Dear Diary,

Just when you think everything is working out, the rug gets pulled out from under you. I know K is being pragmatic right now, still it hurts. At least Liam, Shane and I were able to recover was left and bring it to Lauren's old room which for the foreseeable future is now K's. Finally, my soulmate will be living with me under the same roof. The Ashcroft's will again be living in the food truck only this time it will be in our driveway while the fire department conducts their arson investigation.

The fire did more than ruin the Saturnalia festival. It ruined what was to be a wonderful new year. Tom's deposit had just arrived and suddenly the home K had lived in since we met was all hers, Molly and Lucas's. No more struggling. I doubt this business that Tom called me about involving Dagon has anything to do with the fire but a part of me believes.

Yesterday, while everyone was watching football, I was watching CNN Special 'Worst week in school history'. That first 35 minutes they spent on Taft high in Lafayette where they talked about insane Coach Delamort just snapping and bombing the school. How they discovered all these Gazan artifacts in his apartment. About how Tom and him fought valiantly after he discovered Lorelei. So much death there, it excites me and gives me headaches. Now I know why dad loves it. The search for answers and the thirst for the story. Only this is me, lying there covered in blood. Me singing hymns just like mom taught me.

I really want to believe in God like Mom does. She told me that Jesus still loves me. Karma too. She actually offered Molly and Lucas the den. They said no. She just shook her head and gave them the garage. Yeah if God loves me why is there so much pain? K loves her clothes as much as her books and most made it. I'm writing this in the Washateria because she needed to clean everything, get the smoke out. Shane and Noah are here too horsing around. He keeps asking me what's wrong. I finally showed him the scene 25 minutes into the special. He dropped his smoothie onto the floor.

K says the universe wants us together. Yet its silent as to why it had to be like this. Does Sabrina hate K that much that she would start the fire. I used to say never but after the business with Liam, the jail, the road trip, I believe yes. Sabrina's been texting apologies. She posted on my twitter. She's even came by and shouted that she broke up with Evan and is sorry.

Two months ago, I would have accepted it immediately. What not now? That image on CNN. Those of me in a cute Coupe de Monde skirt and top celebrating NCA 2006. That shining selfie with the setting sun to my back in NYC. Only it's not me. Its Lorelei. Those tell me that Dagon is real, Jesus is real, they are all real. I am special more than I ever imagined. I am also not going to accept back a liar who deliberately wounded my best friend and soul mate because she could for any reason. I'll forgive her. I'll even be nice to her. But take back? NO. No matter what happens on New Year's.
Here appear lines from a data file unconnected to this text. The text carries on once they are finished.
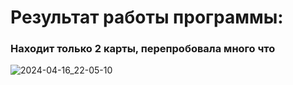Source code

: # Результат работы программы:
### Находит только 2 карты, перепробовала много что
![2024-04-16_22-05-10](https://github.com/vantedi/rvi_practice_5/assets/82594287/e4d242cb-e975-4490-96ac-86c394a5ef17)
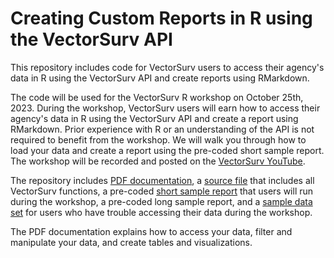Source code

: # Creating Custom Reports in R using the VectorSurv API

This repository includes code for VectorSurv users to access their agency's data in R using the VectorSurv API and create reports using RMarkdown.

The code will be used for the VectorSurv R workshop on October 25th, 2023. During the workshop, VectorSurv users will earn how to access their agency's data in R using the VectorSurv API and create a report using RMarkdown. Prior experience with R or an understanding of the API is not required to benefit from the workshop. We will walk you through how to load your data and create a report using the pre-coded short sample report. The workshop will be recorded and posted on the [VectorSurv YouTube](youtube.com/@vectorsurv).

The repository includes [PDF documentation](https://github.com/UCD-DART/R-workshop/blob/main/VS_docs.pdf), a [source file]([VS_functions.R](https://github.com/UCD-DART/R-workshop/blob/main/VS_functions.R)) that includes all VectorSurv functions, a pre-coded [short sample report](https://github.com/UCD-DART/R-workshop/blob/main/SampleReport_short.Rmd) that users will run during the workshop, a pre-coded long sample report, and a [sample data set](https://github.com/UCD-DART/R-workshop/blob/main/sample_collections.csv) for users who have trouble accessing their data during the workshop. 

The PDF documentation explains how to access your data, filter and manipulate your data, and create tables and visualizations. 
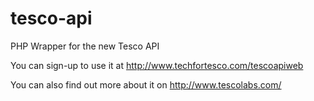 tesco-api
=========

PHP Wrapper for the new Tesco API

You can sign-up to use it at http://www.techfortesco.com/tescoapiweb

You can also find out more about it on http://www.tescolabs.com/

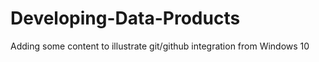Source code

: # Developing-Data-Products


Adding some content to illustrate git/github integration from Windows 10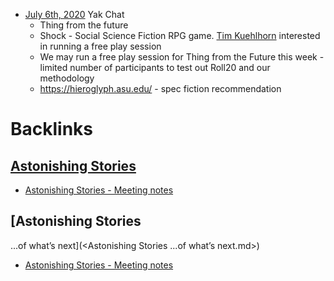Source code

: - [July 6th, 2020](<July 6th, 2020.md>) Yak Chat
    - Thing from the future 
    - Shock - Social Science Fiction RPG game. [Tim Kuehlhorn](<Tim Kuehlhorn.md>) interested in running a free play session
    - We may run a free play session for Thing from the Future this week - limited number of participants to test out Roll20 and our methodology
    - https://hieroglyph.asu.edu/ - spec fiction recommendation 

# Backlinks
## [Astonishing Stories](<Astonishing Stories.md>)
- [Astonishing Stories -  Meeting notes](<Astonishing Stories -  Meeting notes.md>)

## [Astonishing Stories
...of what’s next](<Astonishing Stories
...of what’s next.md>)
- [Astonishing Stories -  Meeting notes](<Astonishing Stories -  Meeting notes.md>)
I promised Felix that kiss not her. Honestly, I want to Kiss K but I think she'll read into it and it will be waterboarding my heart all over again. We have this whole upcoming year ahead. We have senior prom, which isn't going to get hijacked by Lauren this time. Do I hate organizing this stuff? Oh yes, but if I am going to get into Clement then I need to do this.

Well the clothes are all most done so I am going to wrap this sad whine fest up and stuff myself with Shipley's. if the fire is declared arson, the insurance pays out. If it's not, Tom will have them rebuilt on site. He said it's that important. I believe him.

He also asked me what I want to do about Sabrina. I haven't answered the question because I am afraid. If I say something mean, he might have it done. Still, she can't get away with hurting K. I wish I had the guts to tell him to put Sabrina in a reverse Bear trap.

Sigh. Shane saw me write that and thought it was funny until Noah told him with was for and explained Saw. Apparently, he never saw it. Seeing the spooked look was funny.

Good night janky diary. I'm thankful you're still here. I'm thankful I have my soulmate sharing my bathroom. And maybe Sabrina will wake up in a reverse beartrap, only the key will be just out of reach. Of course Mom says I need to forgive her. That Jesus would. Maybe I will give that a try.